Saturday, August 18, 2012

History Channel Puts Western Massachusetts History on the Mobile App


A song of ascents:
I make fun of History Channel
For its Ancient Aliens crap,
But credit where credit is due:
I'm trying its History app.
As my followers on Twitter are aware, I have been known to poke gentle fun at the History Channel and its sibling H2 for their steady descent into banality or outright intellectual bankruptcy. Whereas they used to run real documentaries, nowadays there is hardly anything worth watching.

We all have our bugbears decide which burdens to assume for the sake of the common good. For me, it's about vigilance in the face of shows on Ancient Aliens and history—or shows that don't even pretend that they have to do with history: "Ice Road Truckers"? "Swamp People" "Shark Wranglers"? (wtf?)  For Gordon Belt, Director of Public Services for the Tennessee State Library & Archives, it's the never-ending battle against "History Buffs." We're all allies in this great war on behalf of civilization.

But one has to be fair. The Channel still does broadcast some history, and its website and Twitter feed likewise pay more attention to its supposed raison d'être. I was therefore pleased to see them announce their new "History Here" app for iPhone, described as "an interactive travel guide to thousands of historic locations across the United States."

So I decided to give it a try.

It's a fairly simple little thing, though serviceable enough in its way.

You get a Google road or satellite map with little pins that lead to descriptions of sites (with driving distance, contact information, and URLs; videos, in some cases).  One can search by location, view sites on both maps and lists, save "favorites," etc.

 Checking out those that appeared on the screen when I used my home location, I found:

Amherst
Northampton
Cummington
Springfield
Petersham
It's not always easy to tell why a given site was included or omitted.

In Amherst, of course, I expected to find the Dickinson Museum, as it has National Historic Landmark status and is our principal tourist attraction. I was pleasantly surprised to see a listing for the National Yiddish Book Center, on the campus of my own Hampshire College. But Amherst has, in addition to the 2 Dickinson houses, 5 other properties on the National Register of Historic Places, two of them open to the public: West Cemetery  (where Dickinson is buried, thus likewise one of our major tourist attractions—even a pilgrimage site), and the eighteenth-century Strong House, home of the Amherst Historical Society and Museum.

It's great that Northampton (or Florence, as the case may be) includes two sites associated with the Underground Railroad, but then one might assume it would also have included the David Ruggles Center for Early Florence History & Underground Railroad Studies. And any reason not to include Historic Northampton? Or perhaps the Sojourner Truth monument in Florence?
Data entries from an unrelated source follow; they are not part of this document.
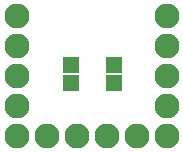
<source format=gbs>
%FSAX25Y25*%
%MOIN*%
G70*
G01*
G75*
G04 Layer_Color=16711935*
%ADD10R,0.05118X0.05118*%
%ADD11R,0.05118X0.05118*%
%ADD12R,0.01181X0.06299*%
%ADD13O,0.02362X0.09055*%
%ADD14R,0.01575X0.05512*%
%ADD15R,0.09055X0.07480*%
%ADD16R,0.07087X0.07480*%
%ADD17C,0.00800*%
%ADD18C,0.02000*%
%ADD19C,0.07500*%
%ADD20C,0.03200*%
%ADD21C,0.05000*%
%ADD22R,0.04400X0.04400*%
%ADD23C,0.00600*%
%ADD24C,0.02362*%
%ADD25C,0.00984*%
%ADD26C,0.00787*%
%ADD27C,0.01000*%
%ADD28R,0.05918X0.05918*%
%ADD29R,0.05918X0.05918*%
%ADD30R,0.01981X0.07099*%
%ADD31O,0.03162X0.09855*%
%ADD32R,0.02375X0.06312*%
%ADD33R,0.09855X0.08280*%
%ADD34R,0.07887X0.08280*%
%ADD35C,0.08300*%
%ADD36R,0.05200X0.05200*%
D35*
X0302500Y0385000D02*
D03*
Y0405000D02*
D03*
Y0415000D02*
D03*
Y0395000D02*
D03*
X0252500Y0415000D02*
D03*
Y0395000D02*
D03*
Y0385000D02*
D03*
Y0405000D02*
D03*
X0302500Y0375000D02*
D03*
X0272500D02*
D03*
X0252500D02*
D03*
X0262500D02*
D03*
X0282500D02*
D03*
X0292500D02*
D03*
D36*
X0285000Y0398500D02*
D03*
Y0392500D02*
D03*
X0270500Y0398500D02*
D03*
Y0392500D02*
D03*
M02*

</source>
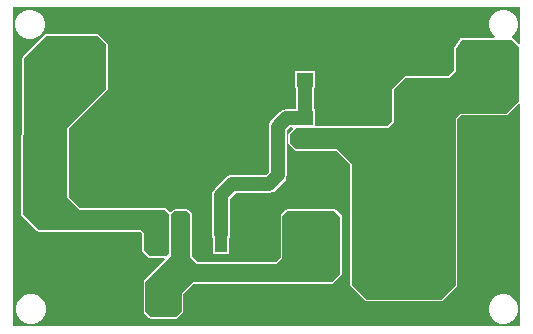
<source format=gtl>
G04*
G04 #@! TF.GenerationSoftware,Altium Limited,Altium Designer,22.2.1 (43)*
G04*
G04 Layer_Physical_Order=1*
G04 Layer_Color=255*
%FSLAX25Y25*%
%MOIN*%
G70*
G04*
G04 #@! TF.SameCoordinates,5D5B1899-6389-410F-A5DA-9F547DEB4AAD*
G04*
G04*
G04 #@! TF.FilePolarity,Positive*
G04*
G01*
G75*
%ADD14R,0.11417X0.21260*%
%ADD15R,0.09843X0.06693*%
%ADD16R,0.05315X0.04528*%
%ADD17R,0.04000X0.12008*%
%ADD18R,0.41299X0.32992*%
%ADD27C,0.04724*%
G04:AMPARAMS|DCode=28|XSize=157.48mil|YSize=157.48mil|CornerRadius=39.37mil|HoleSize=0mil|Usage=FLASHONLY|Rotation=0.000|XOffset=0mil|YOffset=0mil|HoleType=Round|Shape=RoundedRectangle|*
%AMROUNDEDRECTD28*
21,1,0.15748,0.07874,0,0,0.0*
21,1,0.07874,0.15748,0,0,0.0*
1,1,0.07874,0.03937,-0.03937*
1,1,0.07874,-0.03937,-0.03937*
1,1,0.07874,-0.03937,0.03937*
1,1,0.07874,0.03937,0.03937*
%
%ADD28ROUNDEDRECTD28*%
%ADD29O,0.05512X0.08268*%
%ADD30C,0.02756*%
G36*
X561981Y345154D02*
X561481Y344947D01*
X559513Y346915D01*
X559264Y347018D01*
X559215Y347566D01*
X559326Y347631D01*
X560244Y348548D01*
X560892Y349672D01*
X561228Y350926D01*
Y352224D01*
X560892Y353477D01*
X560244Y354601D01*
X559326Y355519D01*
X558202Y356168D01*
X556948Y356504D01*
X555650D01*
X554397Y356168D01*
X553273Y355519D01*
X552355Y354601D01*
X551706Y353477D01*
X551370Y352224D01*
Y350926D01*
X551706Y349672D01*
X552355Y348548D01*
X553273Y347631D01*
X553347Y347587D01*
X553218Y347104D01*
X542445D01*
X542376Y347076D01*
X542303Y347089D01*
X542155Y346984D01*
X541987Y346915D01*
X541958Y346846D01*
X541898Y346804D01*
X540004Y343822D01*
X539973Y343642D01*
X539903Y343474D01*
Y336216D01*
X538244Y334309D01*
X523622D01*
X523164Y334119D01*
X519227Y330182D01*
X519037Y329724D01*
X519037Y319166D01*
X517448Y317577D01*
X493413D01*
Y323236D01*
X493144D01*
Y330307D01*
X493413D01*
Y336032D01*
X490984D01*
X490930Y336054D01*
X490158Y336156D01*
X489385Y336054D01*
X489331Y336032D01*
X486902D01*
Y330307D01*
X487171D01*
Y323262D01*
X483870D01*
X483870Y323262D01*
X483097Y323160D01*
X482377Y322862D01*
X481758Y322387D01*
X478991Y319620D01*
X478516Y319001D01*
X478218Y318281D01*
X478116Y317508D01*
Y302430D01*
X477098Y301411D01*
X465990D01*
X465990Y301411D01*
X465217Y301310D01*
X464497Y301011D01*
X463879Y300537D01*
X463879Y300537D01*
X460089Y296747D01*
X459615Y296129D01*
X459316Y295409D01*
X459215Y294636D01*
Y281622D01*
X459316Y280849D01*
X459602Y280159D01*
Y275020D01*
X464799D01*
Y280159D01*
X465085Y280849D01*
X465187Y281622D01*
Y293399D01*
X467227Y295439D01*
X478335D01*
X479108Y295541D01*
X479828Y295839D01*
X480446Y296314D01*
X483214Y299081D01*
X483688Y299700D01*
X483987Y300420D01*
X484089Y301193D01*
X484089Y301193D01*
Y316271D01*
X485107Y317289D01*
X485996D01*
X486187Y316828D01*
X484778Y315419D01*
X484588Y314961D01*
Y312008D01*
X484778Y311550D01*
X486747Y309581D01*
X487205Y309392D01*
X500716D01*
X505258Y304850D01*
Y264764D01*
X505447Y264306D01*
X510369Y259384D01*
X510827Y259195D01*
X535433D01*
X535891Y259384D01*
X540812Y264306D01*
X541002Y264764D01*
Y320007D01*
X542197Y321203D01*
X557087D01*
X557545Y321392D01*
X561481Y325328D01*
X561981Y325121D01*
Y251012D01*
X392744D01*
Y357256D01*
X561981D01*
Y345154D01*
D02*
G37*
G36*
X561417Y344094D02*
Y326181D01*
X557087Y321850D01*
X541929D01*
X540354Y320276D01*
Y264764D01*
X535433Y259842D01*
X510827D01*
X505905Y264764D01*
Y305118D01*
X500984Y310039D01*
X487205D01*
X485236Y312008D01*
Y314961D01*
X487205Y316929D01*
X517717D01*
X519685Y318898D01*
X519685Y329724D01*
X523622Y333661D01*
X538539D01*
X540551Y335973D01*
Y343474D01*
X542445Y346457D01*
X559055D01*
X561417Y344094D01*
D02*
G37*
%LPC*%
G36*
X399074Y356504D02*
X397776D01*
X396523Y356168D01*
X395399Y355519D01*
X394481Y354601D01*
X393832Y353477D01*
X393496Y352224D01*
Y350926D01*
X393832Y349672D01*
X394481Y348548D01*
X395399Y347631D01*
X396523Y346982D01*
X397776Y346646D01*
X399074D01*
X400328Y346982D01*
X401452Y347631D01*
X402369Y348548D01*
X403018Y349672D01*
X403354Y350926D01*
Y352224D01*
X403018Y353477D01*
X402369Y354601D01*
X401452Y355519D01*
X400328Y356168D01*
X399074Y356504D01*
D02*
G37*
G36*
X420866Y348482D02*
X404134D01*
X403676Y348293D01*
X396165Y340782D01*
X396072Y340556D01*
X395976Y340331D01*
X395415Y288393D01*
X395417Y288389D01*
X395415Y288386D01*
X395509Y288160D01*
X395600Y287933D01*
X395603Y287931D01*
X395605Y287928D01*
X400920Y282613D01*
X401378Y282423D01*
X435362D01*
X435966Y281818D01*
Y276181D01*
X436156Y275723D01*
X438125Y273755D01*
X438583Y273565D01*
X443202D01*
X443409Y273065D01*
X436550Y266206D01*
X436360Y265748D01*
Y255906D01*
X436550Y255448D01*
X438321Y253676D01*
X438779Y253486D01*
X447047Y253486D01*
X447505Y253676D01*
X449474Y255644D01*
X449663Y256102D01*
Y261740D01*
X453024Y265100D01*
X499213D01*
X499671Y265290D01*
X502426Y268046D01*
X502616Y268504D01*
Y287402D01*
X502426Y287860D01*
X500458Y289828D01*
X500000Y290018D01*
X484252D01*
X483794Y289828D01*
X482219Y288253D01*
X482029Y287795D01*
Y273890D01*
X480440Y272301D01*
X454402Y272301D01*
X452616Y274087D01*
Y288189D01*
X452426Y288647D01*
X451245Y289828D01*
X450787Y290018D01*
X446850D01*
X446392Y289828D01*
X445276Y288711D01*
X443765Y290222D01*
X443307Y290411D01*
X415229D01*
X411475Y294166D01*
Y316858D01*
X424277Y329660D01*
X424467Y330118D01*
Y344882D01*
X424277Y345340D01*
X421324Y348293D01*
X420866Y348482D01*
D02*
G37*
G36*
X556948Y261622D02*
X555650D01*
X554397Y261286D01*
X553273Y260637D01*
X552355Y259719D01*
X551706Y258595D01*
X551370Y257342D01*
Y256044D01*
X551706Y254790D01*
X552355Y253666D01*
X553273Y252749D01*
X554397Y252100D01*
X555650Y251764D01*
X556948D01*
X558202Y252100D01*
X559326Y252749D01*
X560244Y253666D01*
X560892Y254790D01*
X561228Y256044D01*
Y257342D01*
X560892Y258595D01*
X560244Y259719D01*
X559326Y260637D01*
X558202Y261286D01*
X556948Y261622D01*
D02*
G37*
G36*
X399468D02*
X398170D01*
X396916Y261286D01*
X395792Y260637D01*
X394875Y259719D01*
X394226Y258595D01*
X393890Y257342D01*
Y256044D01*
X394226Y254790D01*
X394875Y253666D01*
X395792Y252749D01*
X396916Y252100D01*
X398170Y251764D01*
X399468D01*
X400722Y252100D01*
X401846Y252749D01*
X402763Y253666D01*
X403412Y254790D01*
X403748Y256044D01*
Y257342D01*
X403412Y258595D01*
X402763Y259719D01*
X401846Y260637D01*
X400722Y261286D01*
X399468Y261622D01*
D02*
G37*
%LPD*%
G36*
X423819Y344882D02*
Y330118D01*
X410827Y317126D01*
Y293898D01*
X414961Y289764D01*
X443307D01*
X444882Y288189D01*
Y275394D01*
X443701Y274213D01*
X438583D01*
X436614Y276181D01*
Y282087D01*
X435630Y283071D01*
X401378D01*
X396063Y288386D01*
X396623Y340324D01*
X404134Y347835D01*
X420866D01*
X423819Y344882D01*
D02*
G37*
G36*
X501968Y287402D02*
Y268504D01*
X499213Y265748D01*
X452756D01*
X449016Y262008D01*
Y256102D01*
X447047Y254134D01*
X438779Y254134D01*
X437008Y255906D01*
Y265748D01*
X445669Y274410D01*
Y288189D01*
X446850Y289370D01*
X450787D01*
X451968Y288189D01*
Y273819D01*
X454134Y271654D01*
X480709Y271654D01*
X482677Y273622D01*
Y287795D01*
X484252Y289370D01*
X500000D01*
X501968Y287402D01*
D02*
G37*
D14*
X492717Y277559D02*
D03*
X530905D02*
D03*
D15*
X458661Y259842D02*
D03*
X442913D02*
D03*
D16*
X490158Y313484D02*
D03*
Y320374D02*
D03*
Y333169D02*
D03*
Y340059D02*
D03*
D17*
X468902Y281622D02*
D03*
X462201D02*
D03*
X455500D02*
D03*
X448799D02*
D03*
X442114D02*
D03*
D18*
X455500Y322961D02*
D03*
D27*
X462201Y281622D02*
Y294636D01*
X465990Y298425D01*
X478335D01*
X483870Y320276D02*
X490059D01*
X481102Y301193D02*
Y317508D01*
X483870Y320276D01*
X478335Y298425D02*
X481102Y301193D01*
X490059Y320276D02*
X490158Y320374D01*
Y333169D01*
D28*
X550787Y336614D02*
D03*
X411417Y270472D02*
D03*
X550787D02*
D03*
X411417Y336614D02*
D03*
D29*
X529528Y326772D02*
D03*
X509842D02*
D03*
X418307Y305118D02*
D03*
X404528D02*
D03*
D30*
X555118Y307086D02*
D03*
X549212Y318898D02*
D03*
X543307Y307086D02*
D03*
X549212Y295275D02*
D03*
X537401Y342520D02*
D03*
X525590D02*
D03*
X513779D02*
D03*
X507874Y259842D02*
D03*
X501968Y342520D02*
D03*
X496063Y330709D02*
D03*
Y307086D02*
D03*
X501968Y295275D02*
D03*
X496063Y259842D02*
D03*
X484252Y330709D02*
D03*
X490157Y295275D02*
D03*
X484252Y259842D02*
D03*
X478346Y342520D02*
D03*
X472441Y259842D02*
D03*
X466535Y342520D02*
D03*
X454724D02*
D03*
Y295275D02*
D03*
X442913Y342520D02*
D03*
Y295275D02*
D03*
X431102Y342520D02*
D03*
Y318898D02*
D03*
X425197Y307086D02*
D03*
X431102Y295275D02*
D03*
Y271654D02*
D03*
X425197Y259842D02*
D03*
X419291Y318898D02*
D03*
X413386Y307086D02*
D03*
X419291Y295275D02*
D03*
M02*

</source>
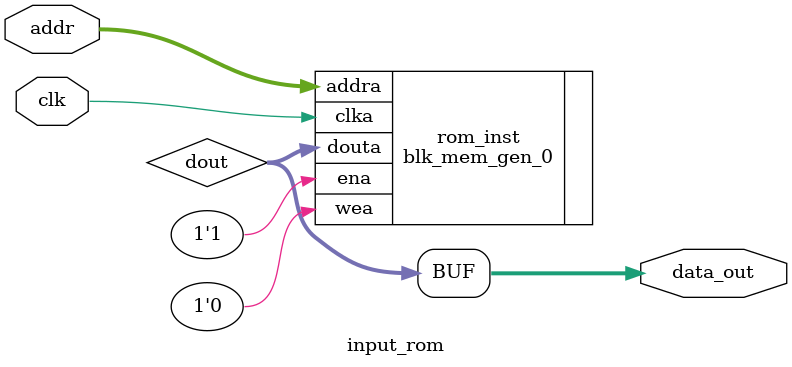
<source format=v>
module input_rom (
    input clk,
    input [7:0] addr,    
    output [7:0] data_out
);

    wire [7:0] dout;

    blk_mem_gen_0 rom_inst (
        .clka(clk),
        .ena(1'b1),
        .addra(addr),
        .douta(dout),
        .wea(1'b0)
    );

    assign data_out = dout;

endmodule

</source>
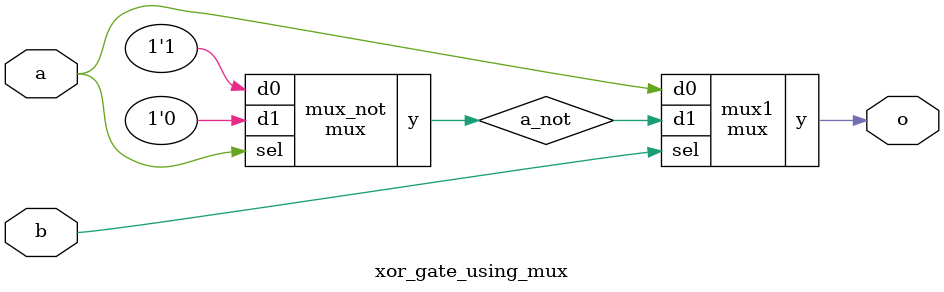
<source format=sv>

module mux
(
  input  d0, d1,
  input  sel,
  output y
);

  assign y = sel ? d1 : d0;

endmodule

//----------------------------------------------------------------------------
// Task
//----------------------------------------------------------------------------

module xor_gate_using_mux
(
    input  a,
    input  b,
    output o
);

  // Task:
  // Implement xor gate using instance(s) of mux,
  // constants 0 and 1, and wire connections

  // o = b ? !a : a

  wire a_not; // инверсный сигнал a
  mux mux_not(.d0(1'b1), .d1(1'b0), .sel(a), .y(a_not));
  mux mux1(.d0(a), .d1(a_not), .sel(b), .y(o));

endmodule

</source>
In the case of Springfield, the Connecticut Valley Historical Museum makes sense, not least because it is part of the larger, acclaimed five-museum Springfield Museums campus. But then why leave out the Springfield Armory National Historic Site

Looking to our west, it is eminently sensible to include Cummington's William Cullen Bryant Homestead but (unless I really missed something), Historic Deerfield, just down the road from Amherst, is absent. (To the east, Old Sturbridge Village made the cut). Delighted and relieved to find Arrowhead, home of Herman Melville—whose birthday and meeting with Hawthorne we marked this month—in Pittsfield, but then why not Hancock Shaker Village, located in the same town?

I was certainly glad to see the boyhood home of W.E.B. DuBois in Great Barrington, as well as Edith Wharton's The Mount in Lenox on the map. But then why not Chesterwood—home of Daniel Chester French, sculptor of the Lincoln Memorial and  Minuteman statues?

It seems that the National Park Service Heritage Travel Itinerary and National Register of Historic Places were the source for many of the listings, and that is as it should be. As the example of the Yiddish Book Center shows, there were obviously also other sources of information, and one hopes that the list will be broadened. The nice thing about apps versus books is that the latter can readily and continually grow in scope as well as robustness.


Summary: Given that the thing is two years old (the first incarnation for Windows, came out in 2010), one might expect more of it. Then again, given that the new app  is described as "free and ad-supported" (see also below), you get what you pay for. (The old one cost $ 2.99; this says something about our rising expectations of apps, among other things.)

In addition, there are sometimes practical limits to what sort of data one can conveniently collect and display in software designed for small handheld devices. I just took part in a workshop on digital mapping, so I am getting a better idea of what goes into the making of these things.

Balance sheet: It's simple and useful. I didn't find every historic site that I expected (to cover the entire country is after all quite ambitious), and I didn't find a great deal of technical sophistication or even information—but I also didn't find a single alien.

That's a start. Baby steps.


Update, 20 August 

History Here, a decent but no means distinguished app, just dropped another few notches in my estimation. When I first tried it out, the ads for some reason never appeared. Now, however, they're here. Annoying advertisements appeared at the bottom of the screen. One promoting an alleged iPad giveaway, was particularly annoying and intrusive flashing incessantly. As I said, you get what you pay for.